A collection of famous cartoonists applying their talents to the advertising world. Comics and modern American advertising exploded into the public conscious at much the same time in the early 20thcentury. Long unseen and collected now for the first the gorgeous, funny, attention-grabbing comics, cartoons and illustrations from the OTHER career of comics creators Jack Davis ( Mad ), Al Capp ( Li’l Abner ) John Romita ( Spider-Man ), Mort Meskin ( Sheena ), Ross Andru ( Spider-Man ), Sheldon Moldoff ( Batman ), Neal Adams ( X-Men ), Noel Sickles ( Scorchy Smith ), Stan Drake ( Blondie ), Joe Simon, ( Captain America ), Basil Wolverton ( Mad ), Dik Browne ( Hagar the Horrible ), Clifford McBride ( Napoleon ), Hank Ketcham ( Dennis the Menace ), Lou Fine ( The Spirit ), Dan Clowes ( Ghost World ) and many more. Black & white illustrations.
An examination and archiving of comics used in advertising could be an absolute goldmine, especially when you think of the thousands of advertisements within comic books and the great animated commercials like Hawaiian Punch and M&Ms, and those fabulous psychedelic 7up ads.

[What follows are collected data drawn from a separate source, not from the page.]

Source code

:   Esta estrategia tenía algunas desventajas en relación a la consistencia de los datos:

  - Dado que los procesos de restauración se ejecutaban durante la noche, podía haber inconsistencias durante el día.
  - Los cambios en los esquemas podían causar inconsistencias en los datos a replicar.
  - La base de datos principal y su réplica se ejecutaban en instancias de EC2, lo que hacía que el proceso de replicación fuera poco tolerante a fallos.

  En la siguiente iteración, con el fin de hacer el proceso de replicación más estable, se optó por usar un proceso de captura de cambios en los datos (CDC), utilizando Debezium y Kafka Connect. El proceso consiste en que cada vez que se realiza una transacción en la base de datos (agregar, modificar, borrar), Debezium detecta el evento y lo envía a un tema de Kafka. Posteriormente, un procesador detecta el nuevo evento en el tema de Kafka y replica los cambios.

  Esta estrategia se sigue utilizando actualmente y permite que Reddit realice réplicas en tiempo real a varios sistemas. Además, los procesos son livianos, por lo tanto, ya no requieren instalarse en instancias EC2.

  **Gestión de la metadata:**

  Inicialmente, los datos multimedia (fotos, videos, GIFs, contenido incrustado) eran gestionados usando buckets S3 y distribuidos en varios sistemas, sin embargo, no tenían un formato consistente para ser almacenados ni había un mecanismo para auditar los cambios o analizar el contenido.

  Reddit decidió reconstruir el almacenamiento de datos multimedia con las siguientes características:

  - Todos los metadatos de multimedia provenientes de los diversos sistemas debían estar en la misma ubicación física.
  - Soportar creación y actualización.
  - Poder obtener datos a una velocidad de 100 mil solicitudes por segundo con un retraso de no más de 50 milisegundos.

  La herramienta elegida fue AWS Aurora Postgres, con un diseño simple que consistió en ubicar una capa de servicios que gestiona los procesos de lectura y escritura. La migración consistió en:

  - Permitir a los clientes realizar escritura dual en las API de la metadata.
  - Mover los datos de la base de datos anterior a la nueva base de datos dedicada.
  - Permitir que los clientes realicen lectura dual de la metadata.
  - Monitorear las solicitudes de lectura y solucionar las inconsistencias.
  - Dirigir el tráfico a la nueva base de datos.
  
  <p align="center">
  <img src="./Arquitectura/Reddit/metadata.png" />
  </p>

This book barely scratches the surface though, focusing mostly on the side-hustle aspect of these famous cartoonists working for, or creating their own ad service and storyboarding agencies. Interesting for sure, but I’d rather he had added 200 more pages of Jack Davis’ material. (Was anyone better than Jack Davis?!)
Mostly an art book, documenting the advertising side-careers of several comic book illustrators throughout the '40s, '50s and '60s. There's an introduction, but it's brief, poorly written and more interested in dropping creator / firm names than sharing much actual insight. The collected works themselves are often painfully soulless and generic, the kind of stuff one might click their tongue over as they flip annoyedly to the next page of a dusty, dog-eared silver age funny book. Spider-Man hawking Hostess sweets, burly woodsmen endorsing their favorite brand of cigarette, loosely-related lifestyle illustrations meant to accompany a self-serving advice column... that sort of thing. There's also a decided lack of true star power. One or two entries from heavyweights like Neal Adams or John Romita, but dozens from their fill-in artists and castoffs from the Sunday newspaper. I don't know that this material really needed to be archived.